Per la maggior parte dei piccoli intervistati questo fenomeno si identifica in una prepotenza contro un compagno più debole che si ripete spesso. Non reagiscono in molti: solo il 13,2% ha avvertito un adulto
Cosa è il bullismo? Per il 59,9% dei bambini è una prepotenza contro un compagno più debole che si ripete spesso; per il 17,7% si tratta di un’azione che va contro la legge. In pochi manifestano una posizione più 'indulgente': per il 7,3% si tratta di un gioco tra compagni, per il 6% di un litigio o una presa in giro.
Questi i numeri forniti dall'ultimo rapporto Eurispes-Telefono azzurro, dal quale si scopre anche quasi un bambino su tre ha assistito a scuola a degli atti di bullismo nei confronti dei propri compagni. Oltre un quarto dei piccoli è stato ripetutamente vittima di brutti scherzi (27,8%), seguono le provocazioni e le prese in giro (26,6%) e le offese immotivate (25,6%). Il 17,6% è stato invece continuamente escluso ed isolato dal gruppo.
Nel 13,5% dei casi i bambini riferiscono di aver subito furti di oggetti o cibo (13,5%), percosse (11,5%), minacce (11,1%), ma anche furti di denaro (4,7%). Sono soprattutto i maschi ad aver subito ripetutamente minacce (15,4% contro 7%), percosse (14,8% contro 8,2%), provocazioni e/o prese in giro (29,5% contro 23,8%), brutti scherzi (29,9% contro 25,9%), offese immotivate (27,4% contro 23,8%), furti di oggetti/cibo (14,8% contro 12,3%).

▶ **Dati**:
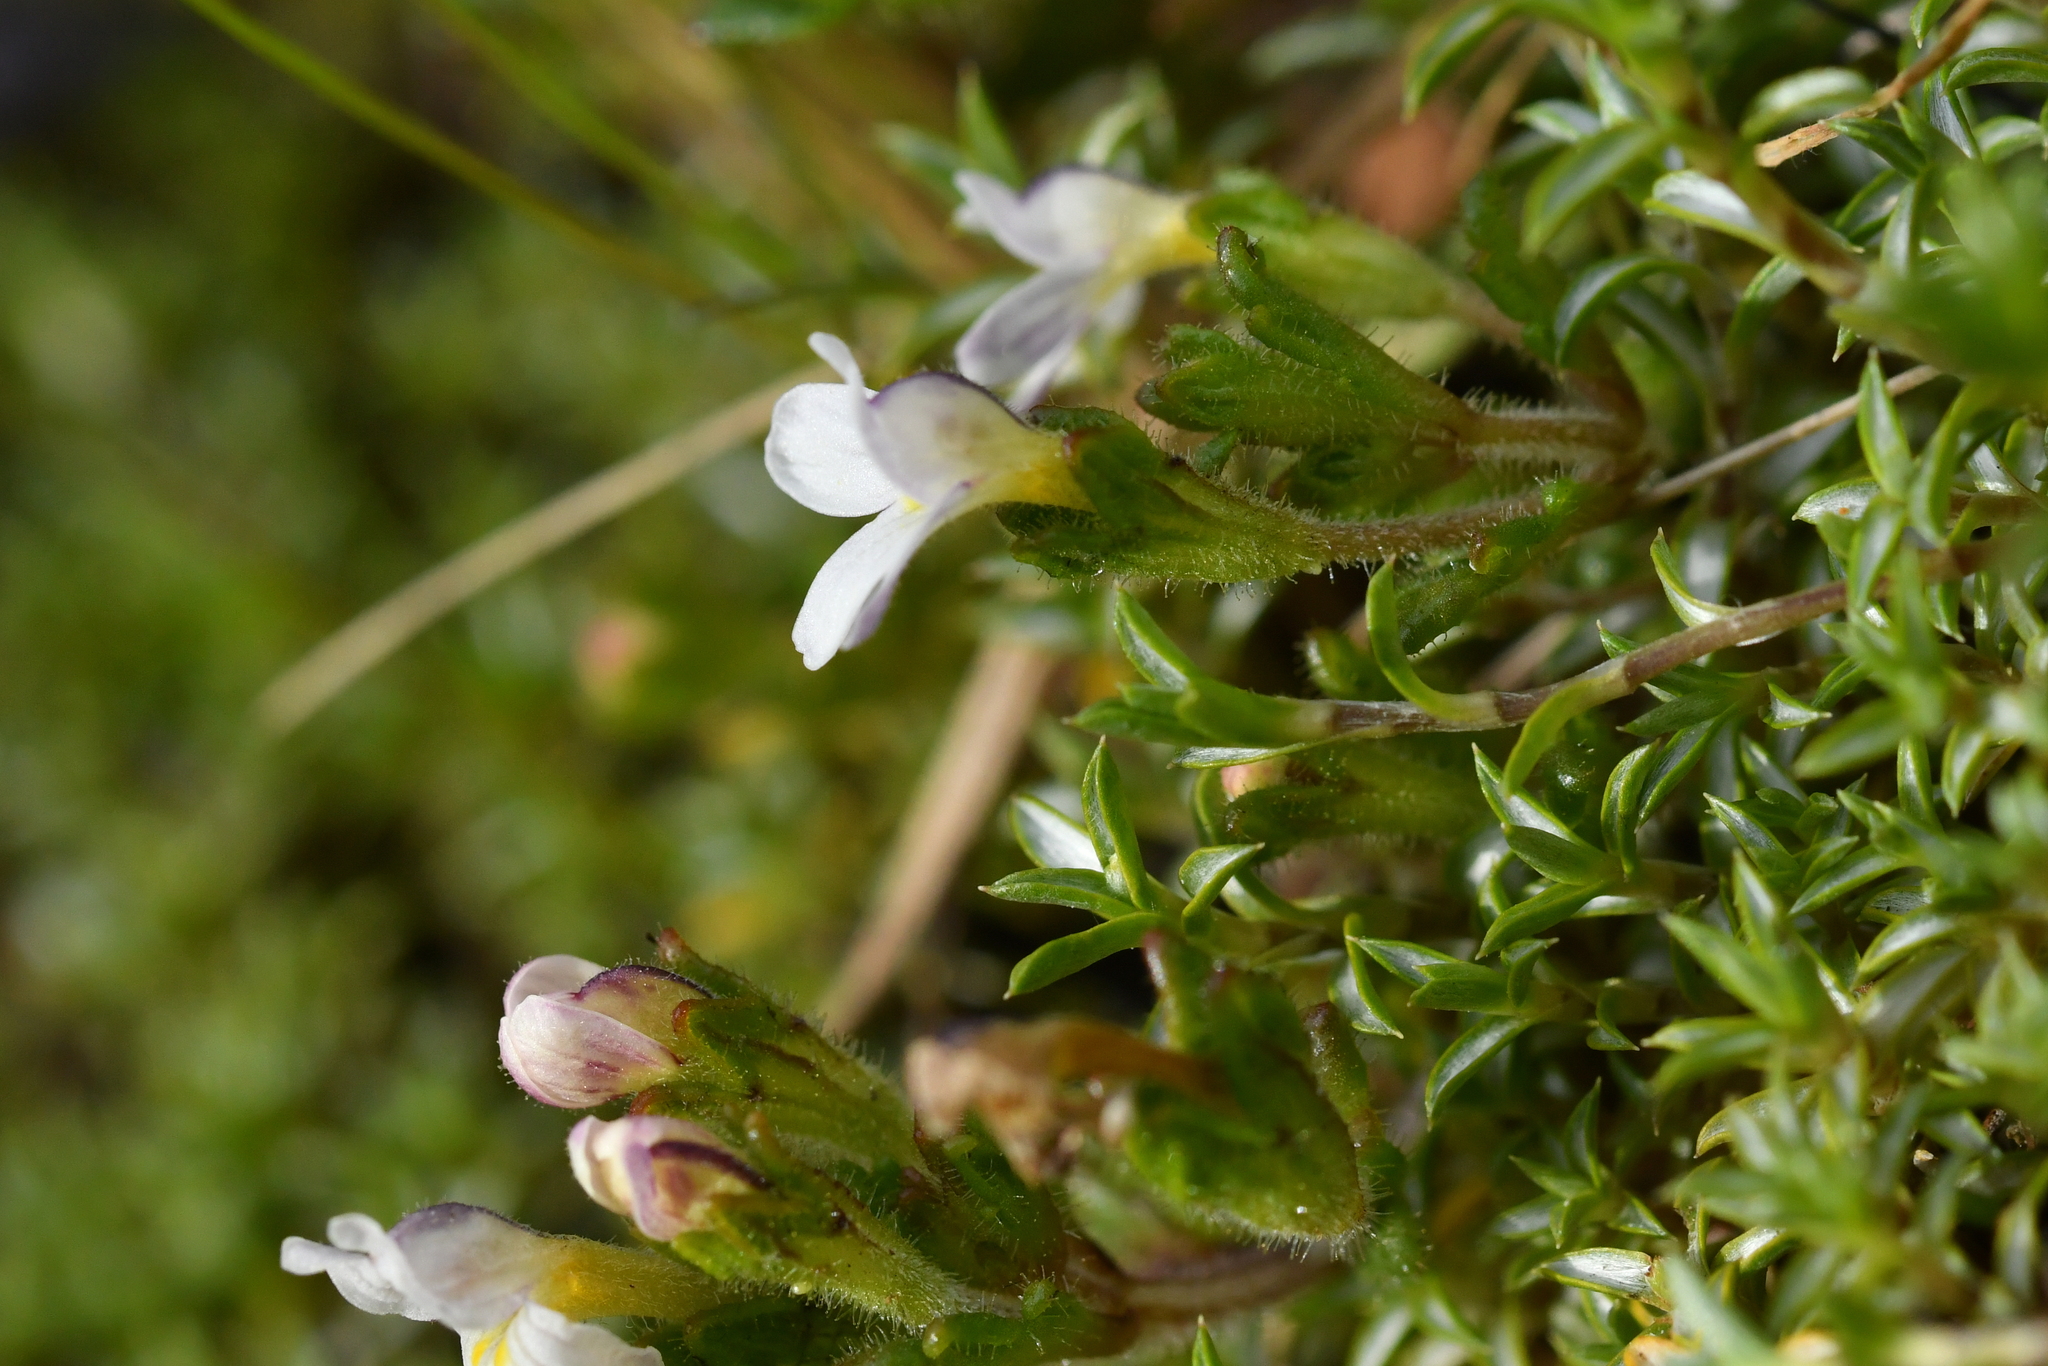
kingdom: Plantae
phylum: Tracheophyta
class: Magnoliopsida
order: Lamiales
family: Orobanchaceae
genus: Euphrasia
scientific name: Euphrasia australis
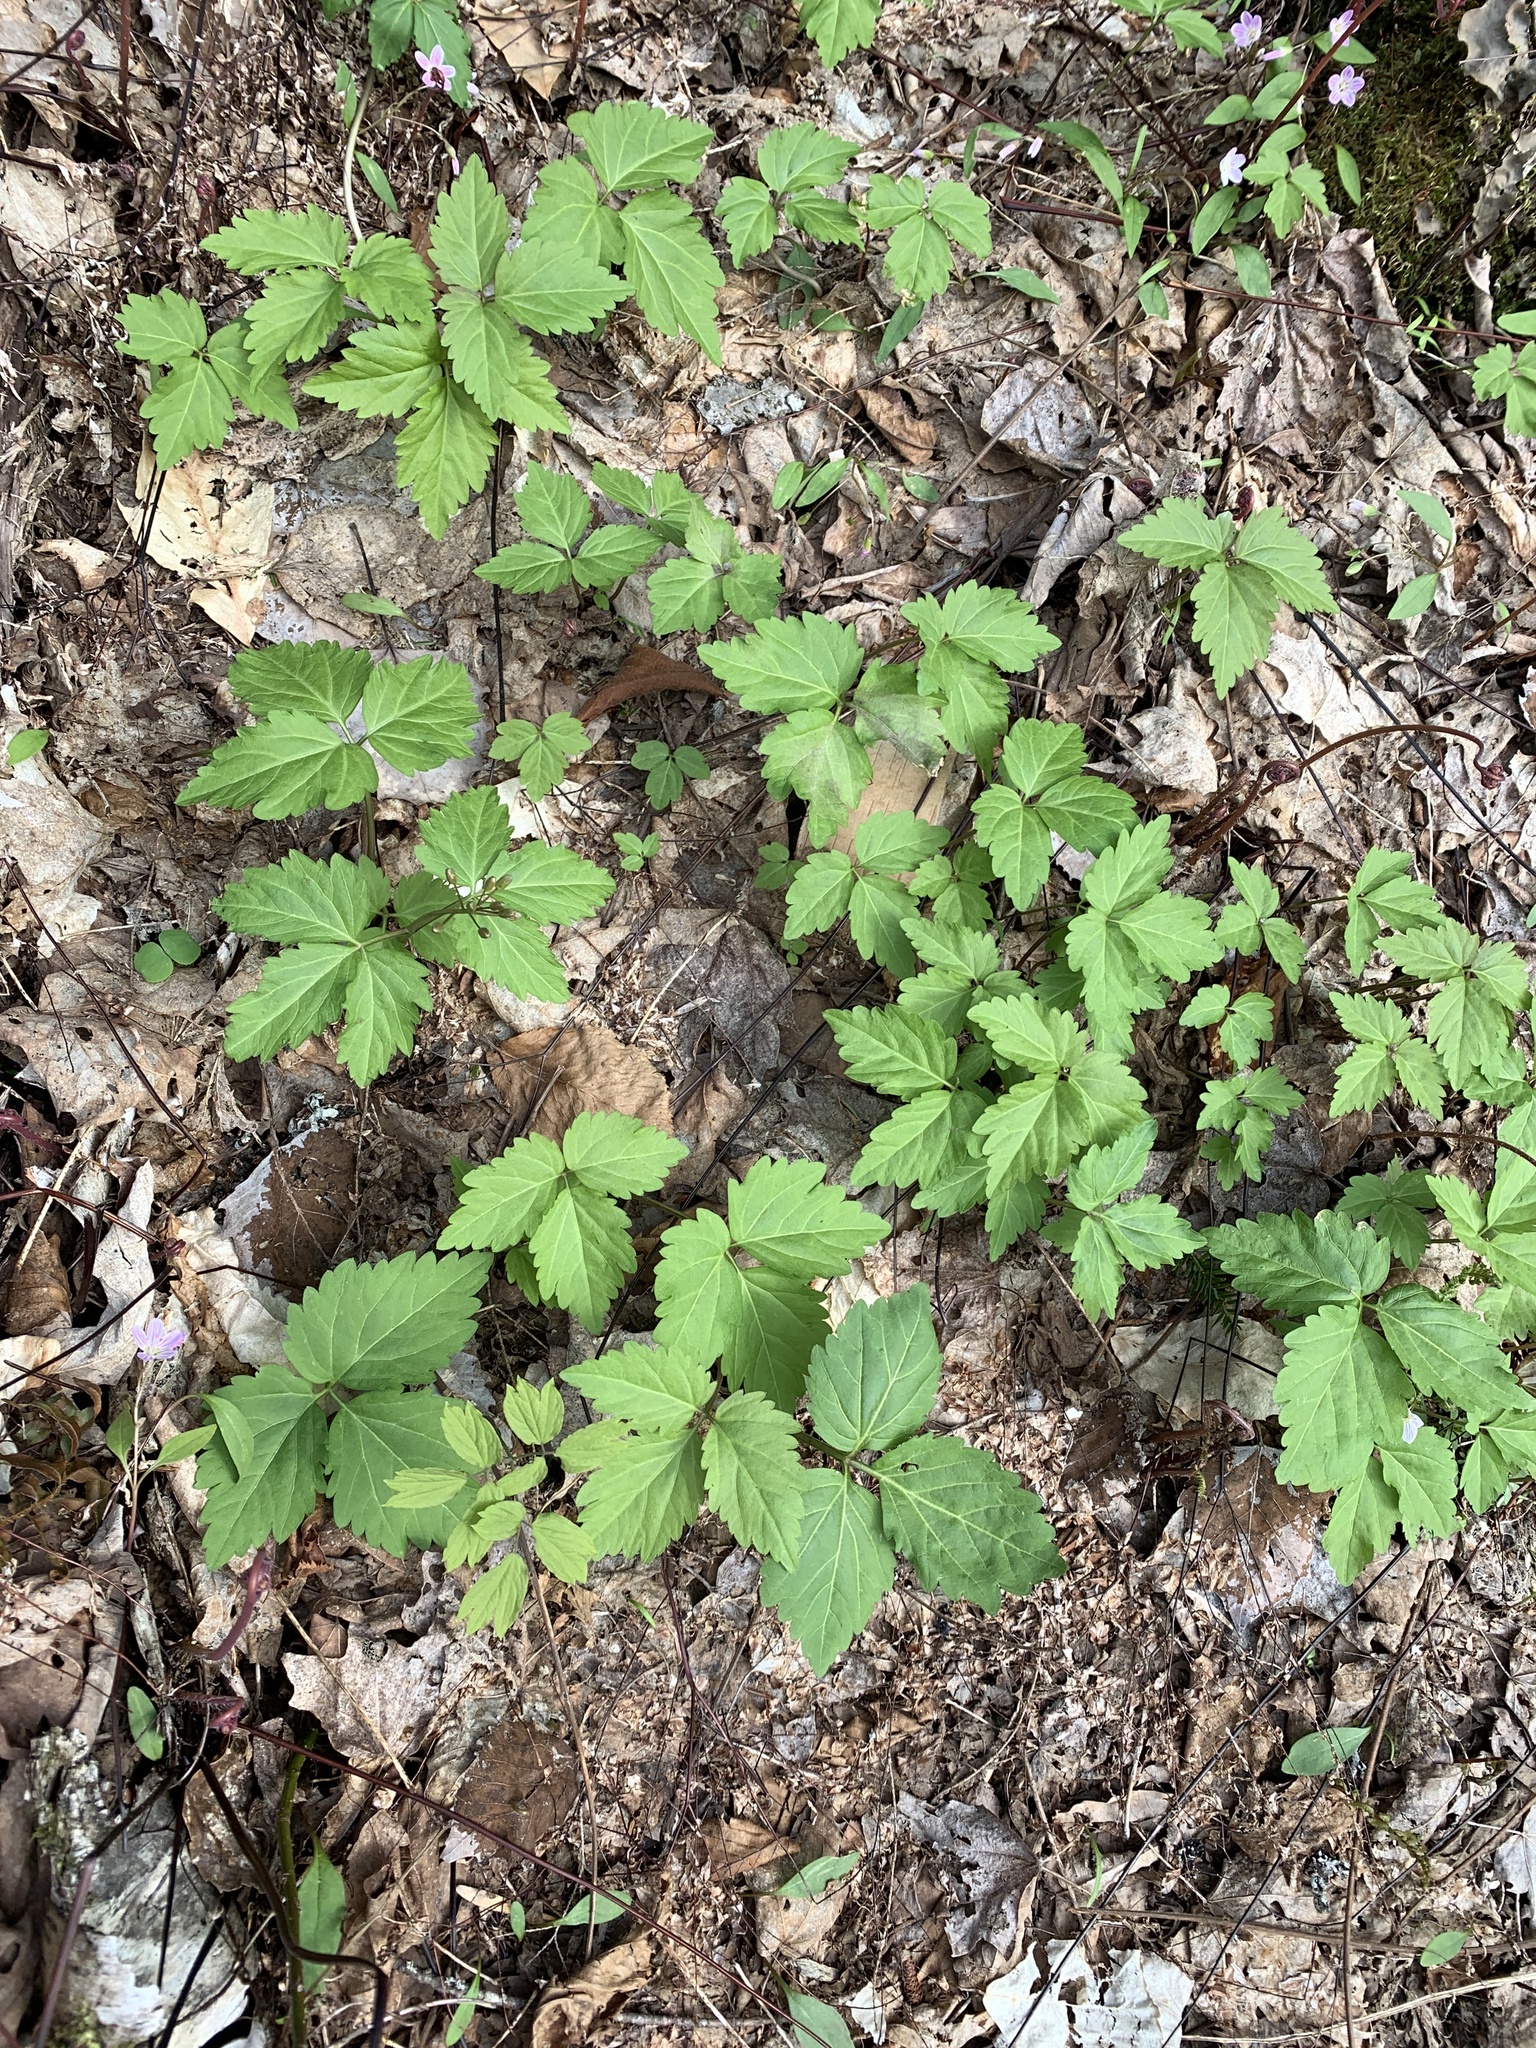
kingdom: Plantae
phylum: Tracheophyta
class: Magnoliopsida
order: Brassicales
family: Brassicaceae
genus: Cardamine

▶ **Esercizi**:
1 – Elenca gli atti che, secondo il testo sul bullismo, sono stati subiti ripetutamente soprattutto dai maschi.
2 – Trascrivi dal testo sul bullismo la parte che si apre con le parole "Questi i numeri" e si chiude con "(14,8% contro 12,3%).".
3 – Indica se ciascuna affermazione concorda con il testo sul bullismo, rispondendo sì o no e citando le parole decisive.
(a) Per il 17,7% dei bambini il bullismo è un'azione che va contro la legge.
(b) Il 13,2% dei bambini è stato continuamente escluso e isolato dal gruppo.
(c) I dati provengono dall'ultimo rapporto Eurispes-Telefono azzurro.

▶ **Soluzioni**:
1 – minacce, percosse, provocazioni e/o prese in giro, brutti scherzi, offese immotivate, furti di oggetti/cibo

2 –
Questi i numeri forniti dall'ultimo rapporto Eurispes-Telefono azzurro, dal quale si scopre anche quasi un bambino su tre ha assistito a scuola a degli atti di bullismo nei confronti dei propri compagni. Oltre un quarto dei piccoli è stato ripetutamente vittima di brutti scherzi (27,8%), seguono le provocazioni e le prese in giro (26,6%) e le offese immotivate (25,6%). Il 17,6% è stato invece continuamente escluso ed isolato dal gruppo.
Nel 13,5% dei casi i bambini riferiscono di aver subito furti di oggetti o cibo (13,5%), percosse (11,5%), minacce (11,1%), ma anche furti di denaro (4,7%). Sono soprattutto i maschi ad aver subito ripetutamente minacce (15,4% contro 7%), percosse (14,8% contro 8,2%), provocazioni e/o prese in giro (29,5% contro 23,8%), brutti scherzi (29,9% contro 25,9%), offese immotivate (27,4% contro 23,8%), furti di oggetti/cibo (14,8% contro 12,3%).

3 –
(a) Sì: "per il 17,7% si tratta di un’azione che va contro la legge"
(b) No: "Il 17,6% è stato invece continuamente escluso ed isolato dal gruppo."
(c) Sì: "Questi i numeri forniti dall'ultimo rapporto Eurispes-Telefono azzurro"